In meiner Kolumne "Helfen Sie mir bitte!" auf der aktuellen Seite Leserforum hatte ich meine Verwunderung darüber zum Ausdruck gebracht, dass im Vorfeld der Entscheidung des Bundestags zur Regelung der aktiven Sterbehilfe in Deutschland in der vergangenen Woche eine öffentliche Diskussion zu diesem Thema offensichtlich nicht stattgefunden hat. Festgemacht habe ich diese Einschätzung daran, dass vor der Abstimmung keine Leserbriefe dazu bei mir eingegangen waren und auch im Telefon niemand mit mir darüber sprechen wollte, während anderthalb Jahre zuvor nach dem Artikel "Mein Tod gehört" mir des ehemaligen MDR-Intendanten Udo Reiter rund 200 Meinungen mich schriftlich und mehr als 50 telefonisch erreicht hatten. Die elf Anrufer, die mir bei der Suche nach einer Erklärung dafür helfen wollten, haben mir ausnahmslos im Grunde genommen nur zwei Gründe genannt, die sich leicht jeweils in einem Satz zusammenfassen lassen. Erstens: Die Menschen in Deutschland haben gerade andere Sorgen. Zweitens: Die da oben machen doch sowieso, was sie wollen.

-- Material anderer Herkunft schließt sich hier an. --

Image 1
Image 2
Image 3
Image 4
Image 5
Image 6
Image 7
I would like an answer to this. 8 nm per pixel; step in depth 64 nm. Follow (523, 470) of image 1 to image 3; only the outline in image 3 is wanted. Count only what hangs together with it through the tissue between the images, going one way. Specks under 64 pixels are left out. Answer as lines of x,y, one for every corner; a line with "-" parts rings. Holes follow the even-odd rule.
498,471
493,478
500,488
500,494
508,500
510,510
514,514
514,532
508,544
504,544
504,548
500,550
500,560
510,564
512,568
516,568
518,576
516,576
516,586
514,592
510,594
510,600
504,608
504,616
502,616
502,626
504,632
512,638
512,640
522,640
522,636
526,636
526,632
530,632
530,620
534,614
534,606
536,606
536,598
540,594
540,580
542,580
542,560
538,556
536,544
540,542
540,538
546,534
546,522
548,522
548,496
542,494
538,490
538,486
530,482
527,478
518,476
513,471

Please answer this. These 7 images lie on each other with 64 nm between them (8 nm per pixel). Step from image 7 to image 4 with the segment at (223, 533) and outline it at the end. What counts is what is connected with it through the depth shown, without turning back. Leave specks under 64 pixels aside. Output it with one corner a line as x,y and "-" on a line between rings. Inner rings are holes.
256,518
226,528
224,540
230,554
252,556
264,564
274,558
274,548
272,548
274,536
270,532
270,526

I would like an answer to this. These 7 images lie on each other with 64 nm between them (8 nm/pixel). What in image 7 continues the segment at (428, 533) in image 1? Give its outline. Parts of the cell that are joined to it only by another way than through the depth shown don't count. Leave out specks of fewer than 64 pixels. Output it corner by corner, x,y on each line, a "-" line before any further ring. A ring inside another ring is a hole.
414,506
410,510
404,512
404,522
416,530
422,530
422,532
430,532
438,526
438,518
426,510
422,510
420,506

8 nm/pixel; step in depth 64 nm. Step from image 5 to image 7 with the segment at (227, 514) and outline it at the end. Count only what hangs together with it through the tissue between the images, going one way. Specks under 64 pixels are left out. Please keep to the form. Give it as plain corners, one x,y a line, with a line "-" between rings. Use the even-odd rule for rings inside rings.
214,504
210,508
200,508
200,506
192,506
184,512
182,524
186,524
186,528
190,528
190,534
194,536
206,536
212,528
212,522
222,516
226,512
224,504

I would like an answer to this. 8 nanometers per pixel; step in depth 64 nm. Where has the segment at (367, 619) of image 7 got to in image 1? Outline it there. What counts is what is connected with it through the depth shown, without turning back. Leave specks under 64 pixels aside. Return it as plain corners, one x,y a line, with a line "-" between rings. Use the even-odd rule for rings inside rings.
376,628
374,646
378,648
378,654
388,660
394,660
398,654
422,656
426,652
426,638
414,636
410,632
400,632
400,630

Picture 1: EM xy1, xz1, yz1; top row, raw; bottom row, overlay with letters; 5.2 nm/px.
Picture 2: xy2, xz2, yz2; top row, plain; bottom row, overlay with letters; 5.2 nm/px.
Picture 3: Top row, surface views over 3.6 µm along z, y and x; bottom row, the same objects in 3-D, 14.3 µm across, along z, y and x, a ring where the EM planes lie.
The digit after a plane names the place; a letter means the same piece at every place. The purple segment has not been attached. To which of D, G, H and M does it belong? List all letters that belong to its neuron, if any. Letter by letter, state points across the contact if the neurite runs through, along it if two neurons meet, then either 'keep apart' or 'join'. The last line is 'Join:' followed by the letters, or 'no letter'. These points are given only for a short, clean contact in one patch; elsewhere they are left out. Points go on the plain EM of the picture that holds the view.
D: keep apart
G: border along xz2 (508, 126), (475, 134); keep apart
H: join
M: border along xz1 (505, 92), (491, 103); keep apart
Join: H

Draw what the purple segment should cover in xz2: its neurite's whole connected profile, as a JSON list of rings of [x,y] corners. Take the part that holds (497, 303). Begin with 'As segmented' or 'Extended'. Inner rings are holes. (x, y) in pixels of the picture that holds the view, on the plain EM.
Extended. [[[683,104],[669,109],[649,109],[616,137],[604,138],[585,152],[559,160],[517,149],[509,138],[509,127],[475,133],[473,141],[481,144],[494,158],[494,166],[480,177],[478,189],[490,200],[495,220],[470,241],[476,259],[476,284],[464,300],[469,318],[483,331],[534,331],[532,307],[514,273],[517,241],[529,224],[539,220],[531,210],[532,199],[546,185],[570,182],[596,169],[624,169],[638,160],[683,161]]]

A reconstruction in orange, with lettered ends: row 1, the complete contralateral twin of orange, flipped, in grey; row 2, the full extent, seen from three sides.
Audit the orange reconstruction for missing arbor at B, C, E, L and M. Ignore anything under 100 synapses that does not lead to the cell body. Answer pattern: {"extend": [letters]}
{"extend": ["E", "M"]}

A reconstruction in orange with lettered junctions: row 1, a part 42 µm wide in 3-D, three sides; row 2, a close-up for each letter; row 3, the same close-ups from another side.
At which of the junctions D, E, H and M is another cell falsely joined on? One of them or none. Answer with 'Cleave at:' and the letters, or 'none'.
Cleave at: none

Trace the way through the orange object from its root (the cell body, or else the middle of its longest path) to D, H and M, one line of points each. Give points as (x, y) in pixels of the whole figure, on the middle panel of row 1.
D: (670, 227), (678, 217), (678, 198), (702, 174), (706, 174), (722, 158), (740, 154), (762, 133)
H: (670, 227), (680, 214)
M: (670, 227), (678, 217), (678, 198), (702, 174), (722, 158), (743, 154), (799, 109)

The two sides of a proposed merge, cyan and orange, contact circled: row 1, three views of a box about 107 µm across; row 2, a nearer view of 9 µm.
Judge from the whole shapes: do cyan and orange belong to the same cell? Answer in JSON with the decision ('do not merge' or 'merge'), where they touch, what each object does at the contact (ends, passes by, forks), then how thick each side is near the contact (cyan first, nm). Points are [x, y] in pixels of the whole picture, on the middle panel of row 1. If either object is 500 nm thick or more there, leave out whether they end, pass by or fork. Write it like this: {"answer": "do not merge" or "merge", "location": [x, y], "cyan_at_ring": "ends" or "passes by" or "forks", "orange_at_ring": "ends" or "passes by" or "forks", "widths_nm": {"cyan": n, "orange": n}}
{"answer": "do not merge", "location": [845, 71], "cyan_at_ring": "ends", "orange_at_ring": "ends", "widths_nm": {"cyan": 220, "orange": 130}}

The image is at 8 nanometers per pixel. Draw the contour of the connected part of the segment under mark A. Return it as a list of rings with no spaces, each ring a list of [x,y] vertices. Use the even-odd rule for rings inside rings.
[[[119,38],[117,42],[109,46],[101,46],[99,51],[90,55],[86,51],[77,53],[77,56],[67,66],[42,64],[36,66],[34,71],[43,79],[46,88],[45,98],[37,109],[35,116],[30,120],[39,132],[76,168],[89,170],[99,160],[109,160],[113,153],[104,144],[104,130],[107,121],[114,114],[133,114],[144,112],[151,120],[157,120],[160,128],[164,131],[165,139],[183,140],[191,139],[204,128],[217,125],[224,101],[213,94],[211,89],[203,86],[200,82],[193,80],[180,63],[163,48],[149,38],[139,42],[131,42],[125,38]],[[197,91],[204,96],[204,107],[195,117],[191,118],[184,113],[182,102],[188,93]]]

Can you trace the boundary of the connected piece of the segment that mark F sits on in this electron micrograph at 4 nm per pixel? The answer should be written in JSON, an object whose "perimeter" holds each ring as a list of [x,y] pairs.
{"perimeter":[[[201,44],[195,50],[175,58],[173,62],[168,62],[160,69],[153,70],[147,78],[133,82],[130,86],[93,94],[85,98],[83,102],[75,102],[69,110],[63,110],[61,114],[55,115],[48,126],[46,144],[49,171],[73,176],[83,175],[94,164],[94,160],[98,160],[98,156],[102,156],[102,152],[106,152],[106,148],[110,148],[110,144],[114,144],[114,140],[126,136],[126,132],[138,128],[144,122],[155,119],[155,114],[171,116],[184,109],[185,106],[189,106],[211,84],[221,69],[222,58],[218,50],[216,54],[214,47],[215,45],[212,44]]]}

Das Entsetzen wegen dieser Argumente, die nämlich - was ich nicht verschweigen möchte - alles andere als hilfreich für mich sind, begründet sich auf meine Meinung, dass der Mensch die Auseinandersetzung mit dem eigenen Tod beziehungsweise dem eigenen Sterben einen Stellenwert einräumen muss, der bei weitem über dem liegen sollte, den beispielsweise die derzeitige Debatte wegen der Flüchtlingskrise und deren Auswirkungen für sich beansprucht, während ich davon überzeugt bin, dass die gesetzliche Regelung der Sterbehilfe ganz oben auf der Liste der Themen stehen muss, bei denen ich davon ausgehe, dass hier die Demokratie zeigen kann, was sie wirklich zu leisten im Stande ist. Ob sie das mit den unterschiedlichen Entwürfen für ein Gesetz über die Grenzen der Fraktionen hinweg nicht getan hat? Sie hat es zumindest versucht, doch ist sie meiner Ansicht nach daran gescheitert, gerade weil bekannt ist, dass etwa 80 Prozent der Deutschen für eine völlige Legalisierung der aktiven Sterbehilfe sind. Also machen die da oben doch, was sie wollen und beugen sich dem Druck von Lobbyisten und Kirchen? So weit, dies zu behaupten, würde ich nicht gehen wollen, soweit geht mein Misstrauen gegenüber den Mechanismen der parlamentarischen Demokratie in unserem Land dann doch nicht. Was mich an den Punkt bringt, noch immer keine Antwort auf diese Frage zu haben: Warum haben die Leute vor den Entscheidung geschwiegen und warum bringen sie jetzt nicht mit Nachdruck ihren Enttäuschung darüber zum Ausdruck, dass sie die Neuregelung des Gesetzes zur Sterbehilfe für einen nicht ausreichenden Schritt in die Richtung zu dem Ziel halten, den Menschen die Möglichkeit eines selbstbestimmten Sterbens zu geben? Davon bin ich überzeugt: Wenn nur ein Bruchteil der zurzeit auf den Straßen und Plätzen in Deutschland wegen der Flüchtlingskrise protestierenden Bürgerinnen und Bürger lautstark und öffentlich ihre Stimme erhobenen hätten, wäre die Entscheidung im Bundestag anders ausgefallen. Ein Gesetz gegen die Interessen und Wünsche einer deutlichen Mehrheit der Deutschen ist ein Widerspruch in sich, wenn ich in diesem Zusammenhang von einer funktionieren Demokratie sprechen möchte.

Ein Frau hat mich heute angerufen: Ihr 96 Jahre alter Vater ist todkrank und hat nur noch wenige Monate zu leben. Weinend und um Fassung ringend hat sie mir gesagt: "Er will jetzt sterben, nicht mehr leiden, aber das lassen seine Ärzte nicht zu."